- [Source extract]:

The Federal Financing Bank (FFB) was established by Public Law 93-224 after favorable consideration by the House Committee on Ways and Means and the Senate Committee on Banking, Housing and Urban Affairs. The House and Senate agreed to the conference report on December 19, 1973. (House Reports 93-299, Committee on Ways and Means and 93-700, Conference Committee, and Senate Report 93-166, Committee on Banking).

OPERATIONS OF THE FFB

The FFB was created as an off-budget Federal agency in the Treasury Department as a means of coordinating Federal borrowing efforts, reducing the costs of Federal borrowing from the public, and minimizing the disruption of Federal borrowing in the private markets. At the time the FFB was established, Federal credit programs had expanded to the point that some Federal financing was going to the market every few days. Accordingly, the FFB was authorized to purchase the obligations of any Federal agency and obligations guaranteed by Federal agencies. The FFB began operations in May 1974. Although the FFB was authorized to borrow in its own name in the private markets, it has done so only once. Since then, the FFB has borrowed directly from the Treasury, and it in turn has borrowed that amount in addition to the borrowing needed to finance the budget deficit. Hence, the Federal debt is increased as the Treasury borrows to accommodate the FFB.

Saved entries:
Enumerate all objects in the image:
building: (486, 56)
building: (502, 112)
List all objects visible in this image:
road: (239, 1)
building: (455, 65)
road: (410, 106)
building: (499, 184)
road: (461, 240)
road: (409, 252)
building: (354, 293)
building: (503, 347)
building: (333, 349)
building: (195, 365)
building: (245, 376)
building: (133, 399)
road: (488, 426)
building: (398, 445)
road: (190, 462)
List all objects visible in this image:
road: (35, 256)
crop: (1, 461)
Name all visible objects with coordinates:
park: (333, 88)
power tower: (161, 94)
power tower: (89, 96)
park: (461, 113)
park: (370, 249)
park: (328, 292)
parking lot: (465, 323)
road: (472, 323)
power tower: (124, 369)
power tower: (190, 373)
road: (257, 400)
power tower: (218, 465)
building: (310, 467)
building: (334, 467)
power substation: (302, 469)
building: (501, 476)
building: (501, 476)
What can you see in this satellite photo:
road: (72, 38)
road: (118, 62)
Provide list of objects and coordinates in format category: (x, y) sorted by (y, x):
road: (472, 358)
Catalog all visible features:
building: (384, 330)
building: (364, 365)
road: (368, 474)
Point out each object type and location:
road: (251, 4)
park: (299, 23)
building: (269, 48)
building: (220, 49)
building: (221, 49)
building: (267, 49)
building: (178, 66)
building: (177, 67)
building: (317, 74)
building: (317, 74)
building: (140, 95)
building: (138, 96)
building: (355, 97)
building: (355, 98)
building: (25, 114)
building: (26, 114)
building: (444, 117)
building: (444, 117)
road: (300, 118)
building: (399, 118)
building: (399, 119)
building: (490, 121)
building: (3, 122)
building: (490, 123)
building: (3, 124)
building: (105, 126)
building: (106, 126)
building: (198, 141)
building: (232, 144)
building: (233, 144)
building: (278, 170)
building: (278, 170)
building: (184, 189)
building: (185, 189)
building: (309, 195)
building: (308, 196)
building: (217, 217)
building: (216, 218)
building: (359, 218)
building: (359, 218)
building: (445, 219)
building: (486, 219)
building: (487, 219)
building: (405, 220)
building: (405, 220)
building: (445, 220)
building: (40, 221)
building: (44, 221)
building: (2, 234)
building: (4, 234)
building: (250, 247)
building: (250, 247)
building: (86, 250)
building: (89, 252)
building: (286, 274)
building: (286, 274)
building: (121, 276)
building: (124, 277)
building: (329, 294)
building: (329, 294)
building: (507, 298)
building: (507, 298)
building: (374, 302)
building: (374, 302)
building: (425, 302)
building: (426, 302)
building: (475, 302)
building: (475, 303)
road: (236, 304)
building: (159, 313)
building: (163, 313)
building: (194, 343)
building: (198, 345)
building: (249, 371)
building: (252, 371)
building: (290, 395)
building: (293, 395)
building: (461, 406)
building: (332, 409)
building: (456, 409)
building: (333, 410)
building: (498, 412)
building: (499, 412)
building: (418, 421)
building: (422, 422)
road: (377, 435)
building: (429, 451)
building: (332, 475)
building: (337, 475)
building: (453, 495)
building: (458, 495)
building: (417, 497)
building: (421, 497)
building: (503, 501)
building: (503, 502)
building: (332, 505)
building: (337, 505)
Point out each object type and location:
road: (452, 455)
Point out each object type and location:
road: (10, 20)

- [Required actions]:
• A. According to the Federal Financing Bank text, in what month and year did the FFB begin operations?
• B. From the Federal Financing Bank text, extract the passage that opens with the words containing "The Federal Financing" and closes with "Committee on Banking).".
• C. Write what comes next in the Federal Financing Bank text, starting after its final sentence.

- [Outputs in order]:
• A. May 1974

• B.
The Federal Financing Bank (FFB) was established by Public Law 93-224 after favorable consideration by the House Committee on Ways and Means and the Senate Committee on Banking, Housing and Urban Affairs. The House and Senate agreed to the conference report on December 19, 1973. (House Reports 93-299, Committee on Ways and Means and 93-700, Conference Committee, and Senate Report 93-166, Committee on Banking).

• C.
The FFB's outstanding holdings have grown dramatically, from $35 billion in fiscal year 1977 to $64 billion in fiscal year 1979 and to $107.8 billion in fiscal year 1981. Much of this growth has occurred in the purchase of Federally-guaranteed loans. Because of the process used in purchasing new guaranteed loans, FFB purchases of such guaranteed loans have the effect of converting agency guaranteed loans into a direct off-budget loan of the Federal government. When the FFB purchases the loan assets of other Federal agencies, the effect is to transfer the direct agency loan into an off-budget loan of the FFB.

There is no statutory limit on the magnitude of the FFB's operations. Accordingly, the only controls are indirect and result from whatever limits may be imposed in the authorizations or appropriations processes on the credit activities of other Federal agencies. Since 1980, the Administration and Congress have been working to develop a more comprehensive system for controlling Federal credit activities in the budget process. The Administration proposes appropriations limits on new direct loan obligations and loan guarantee commitments as part of the budget process. These requests

are then acted upon by Congress through regular appropriations bills. Presently, however, limits have been proposed for less than half the Federal credit budget.

OUTLAYS AND ACQUISITIONS

Table 1 illustrates that FFB annual outlays have grown from $10.7 billion in fiscal year 1978 to $21 billion in fiscal year 1981. Over the same period, the FFB's outstanding portfolio has grown from $48 billion to $108 billion. Annual acquisitions have ranged over the period from $15 billion to over $30 billion.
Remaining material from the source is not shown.